Brexit poll

I’m not looking for a debate here. If one starts in this thread I won’t be a major participant. I’m just curious where the British dopers lie on this issue at this stage. Obviously the exact date we’ll be asked the question, and the exact terms of what we’ll be asked about are still up in the air but based on your best guess of how it will turn out, what is your gut answer?

No pie? I want pie!

I’m not a Brit, but I hope they stay.
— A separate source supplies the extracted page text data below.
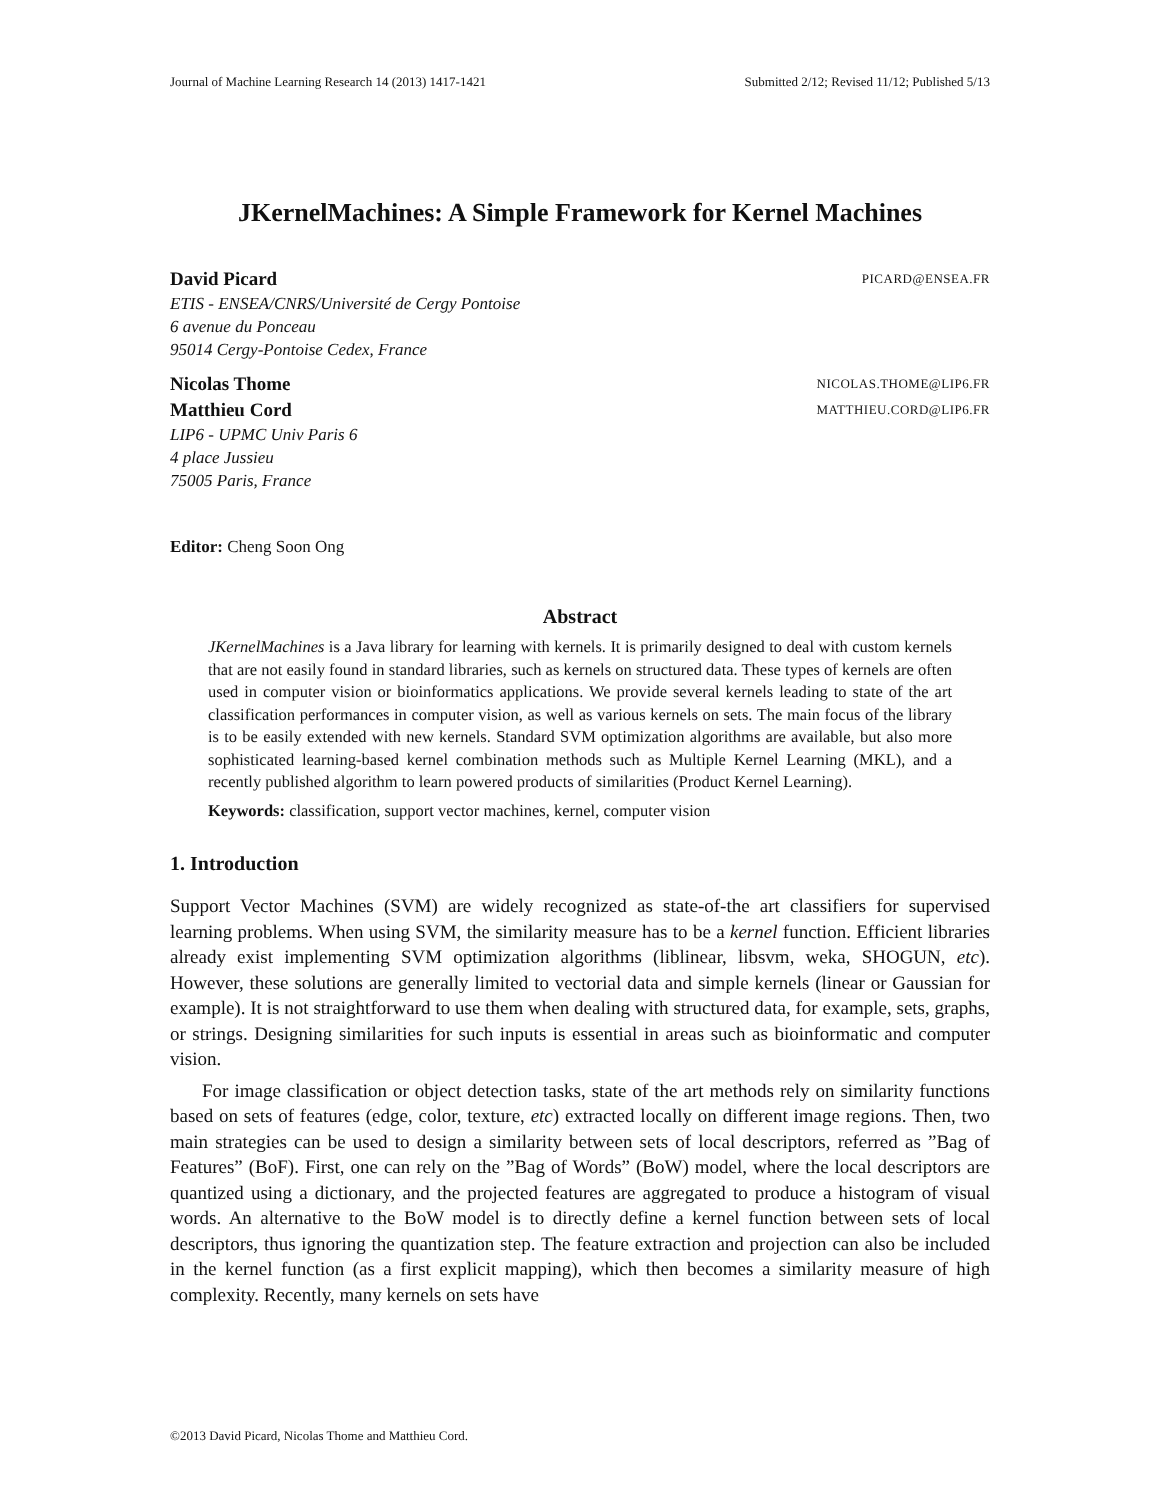Journal of Machine Learning Research 14 (2013) 1417-1421 Submitted 2/12; Revised 11/12; Published 5/13
JKernelMachines: A Simple Framework for Kernel Machines
David Picard PICARD@ENSEA.FR
ETIS - ENSEA/CNRS/Université de Cergy Pontoise
6 avenue du Ponceau
95014 Cergy-Pontoise Cedex, France
Nicolas Thome NICOLAS.THOME@LIP6.FR
Matthieu Cord MATTHIEU.CORD@LIP6.FR
LIP6 - UPMC Univ Paris 6
4 place Jussieu
75005 Paris, France
Editor: Cheng Soon Ong
Abstract
JKernelMachines is a Java library for learning with kernels. It is primarily designed to deal with custom kernels that are not easily found in standard libraries, such as kernels on structured data. These types of kernels are often used in computer vision or bioinformatics applications. We provide several kernels leading to state of the art classification performances in computer vision, as well as various kernels on sets. The main focus of the library is to be easily extended with new kernels. Standard SVM optimization algorithms are available, but also more sophisticated learning-based kernel combination methods such as Multiple Kernel Learning (MKL), and a recently published algorithm to learn powered products of similarities (Product Kernel Learning).
Keywords: classification, support vector machines, kernel, computer vision
1. Introduction
Support Vector Machines (SVM) are widely recognized as state-of-the art classifiers for supervised learning problems. When using SVM, the similarity measure has to be a kernel function. Efficient libraries already exist implementing SVM optimization algorithms (liblinear, libsvm, weka, SHOGUN, etc). However, these solutions are generally limited to vectorial data and simple kernels (linear or Gaussian for example). It is not straightforward to use them when dealing with structured data, for example, sets, graphs, or strings. Designing similarities for such inputs is essential in areas such as bioinformatic and computer vision.
For image classification or object detection tasks, state of the art methods rely on similarity functions based on sets of features (edge, color, texture, etc) extracted locally on different image regions. Then, two main strategies can be used to design a similarity between sets of local descriptors, referred as ”Bag of Features” (BoF). First, one can rely on the ”Bag of Words” (BoW) model, where the local descriptors are quantized using a dictionary, and the projected features are aggregated to produce a histogram of visual words. An alternative to the BoW model is to directly define a kernel function between sets of local descriptors, thus ignoring the quantization step. The feature extraction and projection can also be included in the kernel function (as a first explicit mapping), which then becomes a similarity measure of high complexity. Recently, many kernels on sets have
©2013 David Picard, Nicolas Thome and Matthieu Cord.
It seems to me that if there is a path to world peace, then things like the European Union are among the early steps on that path.

I don’t understand the last option: “I’m not British but want easy access to the poll.”

Anyone can view the Poll results; what do these people get?

Once you’ve voted in a poll it will then stay inline on the thread and will be there immediately should you open the thread again. Clicking view poll results creates a new window, and has to be done again should you wish to see the poll later. A minor annoyance, but one I like to give an option to avoid if all the real options don’t cover everybody.

Sadly I think all the non-USAians have abandoned this forum until the noise dies down in, oh, late 2017 or something.

Put me down as spake Chronos: This USAian thinks it better for the world that Britain stays in. And IMO better for Britain too. I say that as somebody who follows British & EU affairs pretty closely.

I agree the EU needs serious reform.

Living in a non-British EU country and seeing what a hash they make of applying extant EU regulations while cheering for more makes me antsy. There’s bad faith: the UK honours its treaties and suffers, while many other EU countries pay lip service to EU regulations while doing their own thing.

And the euro is a disaster.

But I still don’t think we’ll be better out of it.

The hand-waving of exit supporters (I despise ‘Brexit’ as a term) that the UK will be able to carve its own trade agreements with people they just insulted is naive. Better to try to push for reform from inside the tent. It’s a cock-up but better than the alternative.

As always, I seem to end up as an outlier.

I am British and in all reality won’t have a vote, despite it probably affecting me more than most Brits. Basically, I’ve lived in another EU country for too long and hence have to move back to get my right to vote back (you lose it after fifteen years out of the country).

Presumably you qualify for citizenship of your host country by now (Sweden IIRC), don’t you?

Dear Britain: Stay in the EU, but DO NOT give up the Pound.

Best regards,

Your American cousin

Negotiations between Cameron and the EU have only just finished. What Cameron has got will seem very poor to Brexit fans:

The devil will be in the detail, of course. So asking us for an opinion right now is a little premature.

I’m voting to leave, no doubt it would trigger a second referendum in Scotland, but if that’s the price to pay for a more independent rUK, then so be it.

I am British (And Australian, dual citizen). I will vote to stay. As others have said the UK can do far more by pushing for reform of the EU inside it than they can outside it. Also, the EU is too important to let fail or fall apart. Other communities of nations are planning similar integration, eg ASEAN eventually plans a currency union and open borders. This is a good trend and it should continue.

It won’t. The possibility of the UK exiting the EU was well known at the time. We voted in full knowledge of the fact.

I’m stating that if the UK voted to leave the EU, it almost definitely will trigger a second referendum for the Scots to have independence and to remain in the EU.

But I bet alot of those countries have better border controls.

However much Sturgeon et al may press for one, I do not think it would happen. If the UK votes to leave the EU then Cameron’s out and his likely replacements aren’t the idiots he is.

I disagree, the prospect of an exit from the EU means that extenuating circumstances have come into play, in which there is a legitimate reason for a 2nd referendum, and this time they will leave.

I’m sorry, but we voted to stay in the Union of Kingdoms in the full knowledge that the Union might end up outside the European Union.

Politically, the successor to Cameron isn’t going to want to go down in history as the PM who lost the Union.

We will (I hope), and we won’t (ever).

That would be a political inevitability once the UK left the EU.